(Extracted page text data)

============================================================

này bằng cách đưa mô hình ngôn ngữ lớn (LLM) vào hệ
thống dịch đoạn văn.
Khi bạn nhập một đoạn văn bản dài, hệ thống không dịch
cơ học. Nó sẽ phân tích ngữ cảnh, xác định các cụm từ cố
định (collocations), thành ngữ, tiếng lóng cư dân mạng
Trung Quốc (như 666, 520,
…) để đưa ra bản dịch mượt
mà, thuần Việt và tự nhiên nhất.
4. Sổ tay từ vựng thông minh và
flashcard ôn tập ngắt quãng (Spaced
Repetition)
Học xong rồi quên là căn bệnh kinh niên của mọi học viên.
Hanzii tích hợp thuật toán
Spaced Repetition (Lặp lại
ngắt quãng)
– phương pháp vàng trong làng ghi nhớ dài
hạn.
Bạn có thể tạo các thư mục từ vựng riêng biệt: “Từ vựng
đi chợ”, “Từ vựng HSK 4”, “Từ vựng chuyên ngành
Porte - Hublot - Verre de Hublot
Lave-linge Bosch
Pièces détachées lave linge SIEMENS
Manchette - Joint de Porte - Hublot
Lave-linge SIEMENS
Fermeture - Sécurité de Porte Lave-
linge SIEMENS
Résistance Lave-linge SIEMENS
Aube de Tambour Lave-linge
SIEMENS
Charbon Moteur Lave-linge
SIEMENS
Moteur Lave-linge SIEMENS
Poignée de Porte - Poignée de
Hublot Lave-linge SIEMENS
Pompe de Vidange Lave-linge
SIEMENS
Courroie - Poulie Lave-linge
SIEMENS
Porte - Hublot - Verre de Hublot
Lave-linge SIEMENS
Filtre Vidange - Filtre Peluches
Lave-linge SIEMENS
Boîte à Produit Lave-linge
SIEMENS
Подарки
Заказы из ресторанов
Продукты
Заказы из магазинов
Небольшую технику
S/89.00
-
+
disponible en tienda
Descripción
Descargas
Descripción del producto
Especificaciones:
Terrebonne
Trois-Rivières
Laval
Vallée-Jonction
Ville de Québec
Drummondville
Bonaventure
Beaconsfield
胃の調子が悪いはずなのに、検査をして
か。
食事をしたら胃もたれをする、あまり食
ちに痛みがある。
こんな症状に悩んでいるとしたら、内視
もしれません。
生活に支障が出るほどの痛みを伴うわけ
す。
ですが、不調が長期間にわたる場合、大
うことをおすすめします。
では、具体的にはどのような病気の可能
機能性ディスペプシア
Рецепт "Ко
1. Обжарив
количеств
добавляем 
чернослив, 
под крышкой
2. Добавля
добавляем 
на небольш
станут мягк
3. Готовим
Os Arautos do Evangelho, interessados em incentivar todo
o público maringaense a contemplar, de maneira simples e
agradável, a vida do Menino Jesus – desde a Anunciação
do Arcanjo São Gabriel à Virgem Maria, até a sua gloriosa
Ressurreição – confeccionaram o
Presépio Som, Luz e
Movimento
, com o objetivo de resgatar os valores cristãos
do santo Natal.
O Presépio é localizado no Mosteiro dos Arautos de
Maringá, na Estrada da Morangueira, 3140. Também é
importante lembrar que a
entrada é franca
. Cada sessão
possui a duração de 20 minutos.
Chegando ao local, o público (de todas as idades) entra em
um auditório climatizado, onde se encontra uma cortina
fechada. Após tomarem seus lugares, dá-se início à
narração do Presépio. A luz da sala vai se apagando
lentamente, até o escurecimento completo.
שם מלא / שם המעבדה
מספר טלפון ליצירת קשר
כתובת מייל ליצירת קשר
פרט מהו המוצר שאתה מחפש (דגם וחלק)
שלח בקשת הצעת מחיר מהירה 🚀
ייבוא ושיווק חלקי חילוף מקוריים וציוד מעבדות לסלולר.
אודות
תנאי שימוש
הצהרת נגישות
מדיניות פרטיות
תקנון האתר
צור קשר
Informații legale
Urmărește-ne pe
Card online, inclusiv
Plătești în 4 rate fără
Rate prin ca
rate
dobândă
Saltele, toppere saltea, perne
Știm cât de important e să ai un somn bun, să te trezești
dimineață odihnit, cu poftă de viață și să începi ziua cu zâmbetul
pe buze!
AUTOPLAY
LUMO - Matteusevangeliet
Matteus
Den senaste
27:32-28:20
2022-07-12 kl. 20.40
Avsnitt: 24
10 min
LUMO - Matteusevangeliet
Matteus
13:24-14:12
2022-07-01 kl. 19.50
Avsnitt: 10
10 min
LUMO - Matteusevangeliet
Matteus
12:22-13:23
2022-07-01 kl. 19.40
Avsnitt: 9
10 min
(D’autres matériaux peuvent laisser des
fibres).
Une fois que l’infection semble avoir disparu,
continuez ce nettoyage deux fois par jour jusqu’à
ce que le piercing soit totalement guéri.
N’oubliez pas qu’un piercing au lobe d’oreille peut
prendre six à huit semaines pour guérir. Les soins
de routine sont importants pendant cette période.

============================================================

> [The task] Retype all of the records above without a single alteration.

> [Answer to this problem]
này bằng cách đưa mô hình ngôn ngữ lớn (LLM) vào hệ
thống dịch đoạn văn.
Khi bạn nhập một đoạn văn bản dài, hệ thống không dịch
cơ học. Nó sẽ phân tích ngữ cảnh, xác định các cụm từ cố
định (collocations), thành ngữ, tiếng lóng cư dân mạng
Trung Quốc (như 666, 520,
…) để đưa ra bản dịch mượt
mà, thuần Việt và tự nhiên nhất.
4. Sổ tay từ vựng thông minh và
flashcard ôn tập ngắt quãng (Spaced
Repetition)
Học xong rồi quên là căn bệnh kinh niên của mọi học viên.
Hanzii tích hợp thuật toán
Spaced Repetition (Lặp lại
ngắt quãng)
– phương pháp vàng trong làng ghi nhớ dài
hạn.
Bạn có thể tạo các thư mục từ vựng riêng biệt: “Từ vựng
đi chợ”, “Từ vựng HSK 4”, “Từ vựng chuyên ngành
Porte - Hublot - Verre de Hublot
Lave-linge Bosch
Pièces détachées lave linge SIEMENS
Manchette - Joint de Porte - Hublot
Lave-linge SIEMENS
Fermeture - Sécurité de Porte Lave-
linge SIEMENS
Résistance Lave-linge SIEMENS
Aube de Tambour Lave-linge
SIEMENS
Charbon Moteur Lave-linge
SIEMENS
Moteur Lave-linge SIEMENS
Poignée de Porte - Poignée de
Hublot Lave-linge SIEMENS
Pompe de Vidange Lave-linge
SIEMENS
Courroie - Poulie Lave-linge
SIEMENS
Porte - Hublot - Verre de Hublot
Lave-linge SIEMENS
Filtre Vidange - Filtre Peluches
Lave-linge SIEMENS
Boîte à Produit Lave-linge
SIEMENS
Подарки
Заказы из ресторанов
Продукты
Заказы из магазинов
Небольшую технику
S/89.00
-
+
disponible en tienda
Descripción
Descargas
Descripción del producto
Especificaciones:
Terrebonne
Trois-Rivières
Laval
Vallée-Jonction
Ville de Québec
Drummondville
Bonaventure
Beaconsfield
胃の調子が悪いはずなのに、検査をして
か。
食事をしたら胃もたれをする、あまり食
ちに痛みがある。
こんな症状に悩んでいるとしたら、内視
もしれません。
生活に支障が出るほどの痛みを伴うわけ
す。
ですが、不調が長期間にわたる場合、大
うことをおすすめします。
では、具体的にはどのような病気の可能
機能性ディスペプシア
Рецепт "Ко
1. Обжарив
количеств
добавляем 
чернослив, 
под крышкой
2. Добавля
добавляем 
на небольш
станут мягк
3. Готовим
Os Arautos do Evangelho, interessados em incentivar todo
o público maringaense a contemplar, de maneira simples e
agradável, a vida do Menino Jesus – desde a Anunciação
do Arcanjo São Gabriel à Virgem Maria, até a sua gloriosa
Ressurreição – confeccionaram o
Presépio Som, Luz e
Movimento
, com o objetivo de resgatar os valores cristãos
do santo Natal.
O Presépio é localizado no Mosteiro dos Arautos de
Maringá, na Estrada da Morangueira, 3140. Também é
importante lembrar que a
entrada é franca
. Cada sessão
possui a duração de 20 minutos.
Chegando ao local, o público (de todas as idades) entra em
um auditório climatizado, onde se encontra uma cortina
fechada. Após tomarem seus lugares, dá-se início à
narração do Presépio. A luz da sala vai se apagando
lentamente, até o escurecimento completo.
שם מלא / שם המעבדה
מספר טלפון ליצירת קשר
כתובת מייל ליצירת קשר
פרט מהו המוצר שאתה מחפש (דגם וחלק)
שלח בקשת הצעת מחיר מהירה 🚀
ייבוא ושיווק חלקי חילוף מקוריים וציוד מעבדות לסלולר.
אודות
תנאי שימוש
הצהרת נגישות
מדיניות פרטיות
תקנון האתר
צור קשר
Informații legale
Urmărește-ne pe
Card online, inclusiv
Plătești în 4 rate fără
Rate prin ca
rate
dobândă
Saltele, toppere saltea, perne
Știm cât de important e să ai un somn bun, să te trezești
dimineață odihnit, cu poftă de viață și să începi ziua cu zâmbetul
pe buze!
AUTOPLAY
LUMO - Matteusevangeliet
Matteus
Den senaste
27:32-28:20
2022-07-12 kl. 20.40
Avsnitt: 24
10 min
LUMO - Matteusevangeliet
Matteus
13:24-14:12
2022-07-01 kl. 19.50
Avsnitt: 10
10 min
LUMO - Matteusevangeliet
Matteus
12:22-13:23
2022-07-01 kl. 19.40
Avsnitt: 9
10 min
(D’autres matériaux peuvent laisser des
fibres).
Une fois que l’infection semble avoir disparu,
continuez ce nettoyage deux fois par jour jusqu’à
ce que le piercing soit totalement guéri.
N’oubliez pas qu’un piercing au lobe d’oreille peut
prendre six à huit semaines pour guérir. Les soins
de routine sont importants pendant cette période.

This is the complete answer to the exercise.